* [Activity] Report every line of the data where the string "still" appears.

* [Information shown]
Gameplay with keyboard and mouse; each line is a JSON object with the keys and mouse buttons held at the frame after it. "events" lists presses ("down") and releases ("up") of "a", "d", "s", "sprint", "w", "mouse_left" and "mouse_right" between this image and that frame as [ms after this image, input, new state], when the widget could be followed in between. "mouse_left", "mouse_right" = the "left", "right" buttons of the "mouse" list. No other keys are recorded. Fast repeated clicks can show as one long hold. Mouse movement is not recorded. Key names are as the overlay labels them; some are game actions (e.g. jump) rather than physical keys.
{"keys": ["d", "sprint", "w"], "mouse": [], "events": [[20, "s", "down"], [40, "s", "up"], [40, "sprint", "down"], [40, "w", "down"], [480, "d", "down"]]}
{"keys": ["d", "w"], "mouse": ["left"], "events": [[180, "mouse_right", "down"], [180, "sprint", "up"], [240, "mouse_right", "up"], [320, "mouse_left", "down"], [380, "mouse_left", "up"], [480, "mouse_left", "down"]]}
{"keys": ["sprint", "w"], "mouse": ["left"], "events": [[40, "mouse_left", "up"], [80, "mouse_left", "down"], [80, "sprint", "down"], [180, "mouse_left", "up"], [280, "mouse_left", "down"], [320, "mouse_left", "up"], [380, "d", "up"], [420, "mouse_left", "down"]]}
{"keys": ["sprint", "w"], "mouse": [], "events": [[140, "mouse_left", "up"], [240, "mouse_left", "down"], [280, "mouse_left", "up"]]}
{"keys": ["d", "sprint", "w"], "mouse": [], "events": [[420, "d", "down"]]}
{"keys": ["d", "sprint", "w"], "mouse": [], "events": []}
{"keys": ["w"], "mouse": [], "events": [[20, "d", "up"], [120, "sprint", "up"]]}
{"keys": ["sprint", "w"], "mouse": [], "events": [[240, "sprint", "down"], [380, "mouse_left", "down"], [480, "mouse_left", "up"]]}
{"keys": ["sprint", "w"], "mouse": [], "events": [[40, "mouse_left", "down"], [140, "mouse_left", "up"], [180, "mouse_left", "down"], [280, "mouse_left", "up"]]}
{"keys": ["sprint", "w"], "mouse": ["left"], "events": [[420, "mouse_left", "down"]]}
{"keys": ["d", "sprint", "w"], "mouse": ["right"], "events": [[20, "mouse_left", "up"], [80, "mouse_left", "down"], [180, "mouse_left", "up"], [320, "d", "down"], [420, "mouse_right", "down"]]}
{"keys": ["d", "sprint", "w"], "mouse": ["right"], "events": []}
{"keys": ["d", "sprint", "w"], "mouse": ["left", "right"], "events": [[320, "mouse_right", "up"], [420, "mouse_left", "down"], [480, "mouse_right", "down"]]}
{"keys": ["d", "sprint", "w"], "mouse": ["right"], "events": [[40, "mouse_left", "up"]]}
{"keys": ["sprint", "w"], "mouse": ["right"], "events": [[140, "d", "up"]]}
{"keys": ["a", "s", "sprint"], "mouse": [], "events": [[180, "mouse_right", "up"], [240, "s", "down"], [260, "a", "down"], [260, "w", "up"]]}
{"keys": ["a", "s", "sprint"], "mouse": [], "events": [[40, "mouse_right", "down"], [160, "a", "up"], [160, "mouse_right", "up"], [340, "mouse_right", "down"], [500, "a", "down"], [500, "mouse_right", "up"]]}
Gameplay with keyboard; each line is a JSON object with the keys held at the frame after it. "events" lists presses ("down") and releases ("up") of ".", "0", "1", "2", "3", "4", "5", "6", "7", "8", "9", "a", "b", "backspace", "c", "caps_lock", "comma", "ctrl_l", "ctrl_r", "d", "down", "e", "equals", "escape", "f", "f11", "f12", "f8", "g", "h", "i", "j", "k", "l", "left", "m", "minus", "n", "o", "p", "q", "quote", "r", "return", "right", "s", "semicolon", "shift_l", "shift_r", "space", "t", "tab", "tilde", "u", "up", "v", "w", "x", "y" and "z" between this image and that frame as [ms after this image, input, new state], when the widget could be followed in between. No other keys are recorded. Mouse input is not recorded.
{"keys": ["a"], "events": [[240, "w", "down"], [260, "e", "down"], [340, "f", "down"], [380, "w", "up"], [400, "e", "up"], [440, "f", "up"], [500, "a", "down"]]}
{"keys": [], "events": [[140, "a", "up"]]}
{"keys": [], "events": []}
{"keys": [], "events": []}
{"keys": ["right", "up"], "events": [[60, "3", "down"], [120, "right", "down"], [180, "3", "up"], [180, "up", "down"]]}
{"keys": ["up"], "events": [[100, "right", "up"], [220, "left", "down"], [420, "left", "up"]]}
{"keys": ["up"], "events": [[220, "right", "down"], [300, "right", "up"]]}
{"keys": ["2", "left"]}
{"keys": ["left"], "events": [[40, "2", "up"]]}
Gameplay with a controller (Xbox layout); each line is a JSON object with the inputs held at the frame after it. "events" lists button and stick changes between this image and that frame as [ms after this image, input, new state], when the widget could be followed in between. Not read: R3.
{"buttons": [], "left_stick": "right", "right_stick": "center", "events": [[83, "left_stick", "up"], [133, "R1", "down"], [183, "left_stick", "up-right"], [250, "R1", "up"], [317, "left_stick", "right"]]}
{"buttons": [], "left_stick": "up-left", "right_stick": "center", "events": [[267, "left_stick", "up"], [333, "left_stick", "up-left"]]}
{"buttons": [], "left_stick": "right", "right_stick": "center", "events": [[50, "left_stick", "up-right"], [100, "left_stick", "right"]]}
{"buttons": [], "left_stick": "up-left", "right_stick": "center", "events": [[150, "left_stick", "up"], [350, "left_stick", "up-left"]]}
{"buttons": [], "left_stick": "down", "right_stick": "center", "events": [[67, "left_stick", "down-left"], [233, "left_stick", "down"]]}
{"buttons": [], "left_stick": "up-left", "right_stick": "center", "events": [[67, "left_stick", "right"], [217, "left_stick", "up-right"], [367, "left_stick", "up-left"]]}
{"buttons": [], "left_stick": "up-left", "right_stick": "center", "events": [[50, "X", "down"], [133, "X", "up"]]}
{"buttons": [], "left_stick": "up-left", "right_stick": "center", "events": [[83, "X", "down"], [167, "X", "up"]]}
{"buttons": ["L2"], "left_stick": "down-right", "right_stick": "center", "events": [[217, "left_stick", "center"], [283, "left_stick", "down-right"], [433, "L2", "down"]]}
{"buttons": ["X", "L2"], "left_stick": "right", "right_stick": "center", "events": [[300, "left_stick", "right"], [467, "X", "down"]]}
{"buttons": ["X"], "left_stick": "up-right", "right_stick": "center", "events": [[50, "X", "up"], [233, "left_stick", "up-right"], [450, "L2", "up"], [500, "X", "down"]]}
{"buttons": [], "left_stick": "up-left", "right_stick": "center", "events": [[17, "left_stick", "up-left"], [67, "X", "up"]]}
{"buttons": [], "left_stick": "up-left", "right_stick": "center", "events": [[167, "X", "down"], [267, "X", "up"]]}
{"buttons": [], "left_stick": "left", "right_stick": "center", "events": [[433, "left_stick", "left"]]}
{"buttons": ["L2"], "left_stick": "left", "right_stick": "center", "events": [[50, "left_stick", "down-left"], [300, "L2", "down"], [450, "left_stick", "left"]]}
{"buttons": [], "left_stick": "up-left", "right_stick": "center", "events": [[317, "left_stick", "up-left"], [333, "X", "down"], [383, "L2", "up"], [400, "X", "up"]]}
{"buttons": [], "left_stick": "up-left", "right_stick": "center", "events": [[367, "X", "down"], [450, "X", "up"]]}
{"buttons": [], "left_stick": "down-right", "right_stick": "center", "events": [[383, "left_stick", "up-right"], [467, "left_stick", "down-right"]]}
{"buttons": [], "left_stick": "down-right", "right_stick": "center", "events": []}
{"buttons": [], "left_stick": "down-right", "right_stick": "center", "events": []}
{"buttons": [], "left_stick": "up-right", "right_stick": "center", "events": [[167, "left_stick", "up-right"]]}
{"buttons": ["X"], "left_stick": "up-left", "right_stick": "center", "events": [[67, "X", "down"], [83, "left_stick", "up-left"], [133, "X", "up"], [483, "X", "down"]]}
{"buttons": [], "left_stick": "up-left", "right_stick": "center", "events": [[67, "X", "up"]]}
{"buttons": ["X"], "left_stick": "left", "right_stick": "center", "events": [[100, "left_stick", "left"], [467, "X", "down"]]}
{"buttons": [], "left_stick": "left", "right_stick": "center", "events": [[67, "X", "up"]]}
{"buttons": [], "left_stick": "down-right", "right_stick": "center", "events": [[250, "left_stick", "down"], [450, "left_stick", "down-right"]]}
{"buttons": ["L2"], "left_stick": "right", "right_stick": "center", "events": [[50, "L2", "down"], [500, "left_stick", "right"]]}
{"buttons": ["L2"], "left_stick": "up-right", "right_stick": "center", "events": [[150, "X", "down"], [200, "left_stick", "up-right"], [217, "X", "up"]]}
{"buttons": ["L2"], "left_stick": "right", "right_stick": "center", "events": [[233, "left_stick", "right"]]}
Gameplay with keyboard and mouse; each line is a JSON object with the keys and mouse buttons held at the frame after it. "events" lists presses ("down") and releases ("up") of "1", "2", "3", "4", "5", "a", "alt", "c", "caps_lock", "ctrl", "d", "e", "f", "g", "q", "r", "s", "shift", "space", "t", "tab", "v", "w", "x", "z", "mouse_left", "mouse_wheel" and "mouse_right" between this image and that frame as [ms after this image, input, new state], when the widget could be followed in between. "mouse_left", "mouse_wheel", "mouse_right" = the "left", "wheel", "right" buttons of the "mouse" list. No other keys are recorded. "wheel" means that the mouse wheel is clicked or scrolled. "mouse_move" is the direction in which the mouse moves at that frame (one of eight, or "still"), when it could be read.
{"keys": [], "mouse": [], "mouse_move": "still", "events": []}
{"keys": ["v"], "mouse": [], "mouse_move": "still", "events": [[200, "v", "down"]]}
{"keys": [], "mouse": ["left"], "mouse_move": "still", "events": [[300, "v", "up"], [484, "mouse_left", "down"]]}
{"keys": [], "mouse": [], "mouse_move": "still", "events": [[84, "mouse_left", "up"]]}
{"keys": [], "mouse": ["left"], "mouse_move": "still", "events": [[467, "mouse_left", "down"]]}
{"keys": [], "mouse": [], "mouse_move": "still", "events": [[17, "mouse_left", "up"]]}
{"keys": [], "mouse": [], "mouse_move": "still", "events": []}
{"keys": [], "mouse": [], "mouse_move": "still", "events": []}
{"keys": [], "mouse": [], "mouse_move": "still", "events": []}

* [Solution to the exercise]
Gameplay with keyboard and mouse; each line is a JSON object with the keys and mouse buttons held at the frame after it. "events" lists presses ("down") and releases ("up") of "1", "2", "3", "4", "5", "a", "alt", "c", "caps_lock", "ctrl", "d", "e", "f", "g", "q", "r", "s", "shift", "space", "t", "tab", "v", "w", "x", "z", "mouse_left", "mouse_wheel" and "mouse_right" between this image and that frame as [ms after this image, input, new state], when the widget could be followed in between. "mouse_left", "mouse_wheel", "mouse_right" = the "left", "wheel", "right" buttons of the "mouse" list. No other keys are recorded. "wheel" means that the mouse wheel is clicked or scrolled. "mouse_move" is the direction in which the mouse moves at that frame (one of eight, or "still"), when it could be read.
{"keys": [], "mouse": [], "mouse_move": "still", "events": []}
{"keys": ["v"], "mouse": [], "mouse_move": "still", "events": [[200, "v", "down"]]}
{"keys": [], "mouse": ["left"], "mouse_move": "still", "events": [[300, "v", "up"], [484, "mouse_left", "down"]]}
{"keys": [], "mouse": [], "mouse_move": "still", "events": [[84, "mouse_left", "up"]]}
{"keys": [], "mouse": ["left"], "mouse_move": "still", "events": [[467, "mouse_left", "down"]]}
{"keys": [], "mouse": [], "mouse_move": "still", "events": [[17, "mouse_left", "up"]]}
{"keys": [], "mouse": [], "mouse_move": "still", "events": []}
{"keys": [], "mouse": [], "mouse_move": "still", "events": []}
{"keys": [], "mouse": [], "mouse_move": "still", "events": []}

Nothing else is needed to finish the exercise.